State Affairs Advances Legislation Allowing Health Care Professionals to Trump Advance Directives & Living Wills for End-of-Life Care
BOISE, Idaho, March 11 /PRNewswire-USNewswire/ -- A living will or advance directive for end of life care may soon be worthless documents in Idaho if state legislators have their way – and that's news that has older Idahoans outraged. After receiving hundreds of calls and emails from AARP members urging the bill be amended to address the issue, this morning the House State Affairs Committee passed the Health Freedom of Conscience bill (SB 1353), allowing all Idaho health care professionals to ignore end of life care and treatment at any time they feel it violates their "conscience."
AARP strongly opposed the legislation and urged that the "end of life" language be removed. Representative Elfreda Higgins offered an amendment to the bill to correct the issue so the bill did not carry a negative impact on individuals' living wills and advance directives - the amendment was rejected with little debate.

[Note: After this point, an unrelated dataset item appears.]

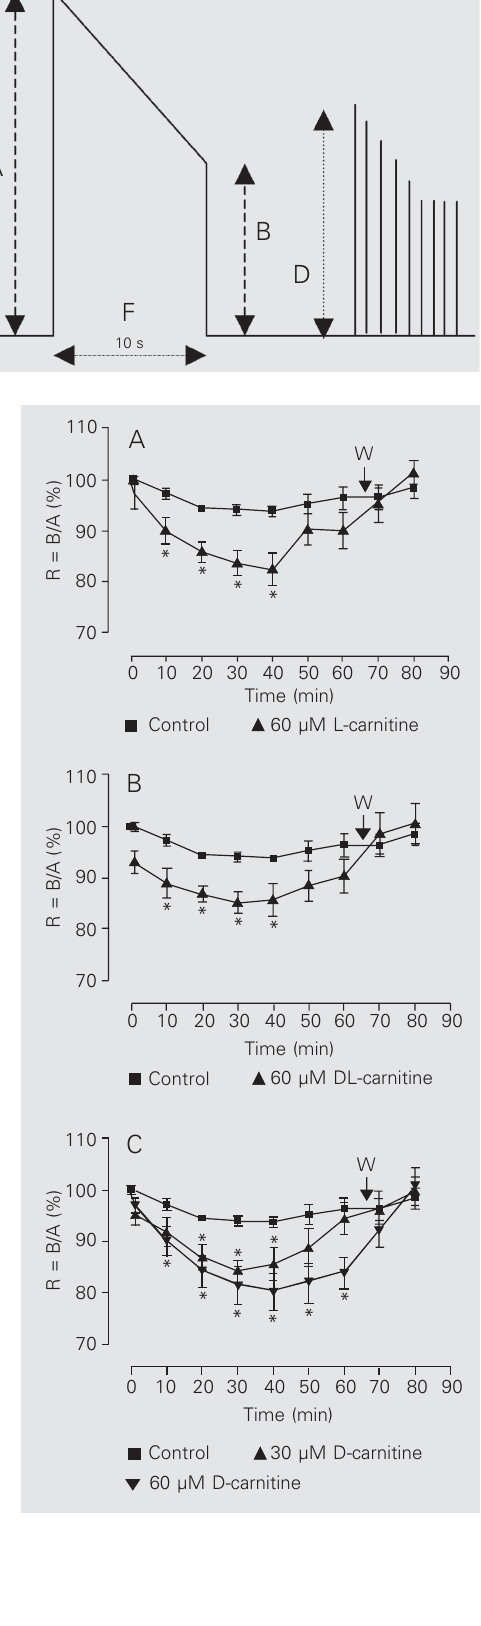
Figure 1. Representation of the contractile responses of rat skeletal muscle during tetanic stimulation. Tetanic fade is the ratio (R) between the tension at the end (B) and the tension at the beginning (A) of the tetanic response (R = B/A). C and D correspond to pre-tetanic and post-tetanic twitches, respec- tively. F indicates the stimula- tion rate required to obtain R = 0.5.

"This legislation tells Idahoans that as patients, they don't matter -- their living wills, advance directives or other instructions for end of life care are now set to be subject to someone else's conscience," said Jim Wordelman. "AARP commends Representative Higgins for taking a stand for older Idahoans; it's unfortunate her attempt to put patient's needs and wishes first in Idaho fell on deaf ears."
The Health Conscience bill enables any health care professional to object to and refuse to perform any end of life health service that violates his or her conscience. The bill's vague language will mean any end of life service could be denied, irregardless of the patient's living will and advance directives, which provide instructions for exactly how to address end of life care issues.
"We've heard from our members and the public across the state as have their legislators on this issues – those pleas have been ignored today," added Wordelman. "This bill places the needs of a health care professional above those of the patient, and that's the wrong direction for health care in Idaho. We hope the House recognizes this bill for what it is -- bad policy."
The bill was introduced by Senator Chuck Winder, and co-sponsored by Senators Shirley McKague, Russell Fulcher, Leland Heinrich and Representatives Judy Boyle, Raul Labrador, Thomas Loertscher, Joe Palmer, James Ruchti and Erik Simpson. Having already passed the Senate the bill now heads to the full House for a vote. AARP is urging the House to amend the bill to ensure the rights and wishes of Idahoans are not ignored.
AARP is Idaho's largest membership organization with over 180,000 members.